Forecasting Time Series Data with Prophet: Build, improve, and optimize time series forecasting models using Meta's (repost)

Posted By: hill0
Forecasting Time Series Data with Prophet: Build, improve, and optimize time series forecasting models using Meta's (repost)

Forecasting Time Series Data with Prophet:
Build, improve, and optimize time series forecasting models using Meta's advanced forecasting tool, 2nd Edition

English | 2023 | ISBN: 9781837630417 | 282 Pages | PDF EPUB (True) | 21 MB

Data Science - Time Series Forecasting with Facebook Prophet in Python [Video]

Posted By: hill0
Data Science - Time Series Forecasting with Facebook Prophet in Python [Video]

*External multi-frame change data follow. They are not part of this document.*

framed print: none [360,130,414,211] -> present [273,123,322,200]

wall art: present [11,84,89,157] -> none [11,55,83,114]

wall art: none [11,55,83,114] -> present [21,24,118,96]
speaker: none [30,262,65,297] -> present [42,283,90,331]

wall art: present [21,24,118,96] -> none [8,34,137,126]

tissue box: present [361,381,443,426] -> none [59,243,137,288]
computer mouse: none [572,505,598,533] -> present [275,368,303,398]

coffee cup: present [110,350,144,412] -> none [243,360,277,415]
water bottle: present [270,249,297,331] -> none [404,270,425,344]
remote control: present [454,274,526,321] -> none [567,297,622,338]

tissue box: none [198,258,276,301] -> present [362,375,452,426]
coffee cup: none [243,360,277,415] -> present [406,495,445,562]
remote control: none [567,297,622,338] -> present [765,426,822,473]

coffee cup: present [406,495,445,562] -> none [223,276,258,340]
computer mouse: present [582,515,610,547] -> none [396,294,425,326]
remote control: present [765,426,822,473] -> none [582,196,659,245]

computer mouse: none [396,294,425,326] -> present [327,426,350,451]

Data Science - Time Series Forecasting with Facebook Prophet in Python
English | 2023 | h264, yuv420p, 1920x1080 | 48000 Hz, 2channels | Duration: 2h 11m | 386 MB

The Statistical Analysis of Time Series

Posted By: AvaxGenius
The Statistical Analysis of Time Series

The Statistical Analysis of Time Series by T. W. Anderson
English | PDF | 1994 | 716 Paegs | ISBN : 0471029009 | 25.27 MB

The Wiley Classics Library consists of selected books that have become recognized classics in their respective fields. With these new unabridged and inexpensive editions, Wiley hopes to extend the life of these important works by making them available to future generations of mathematicians and scientists.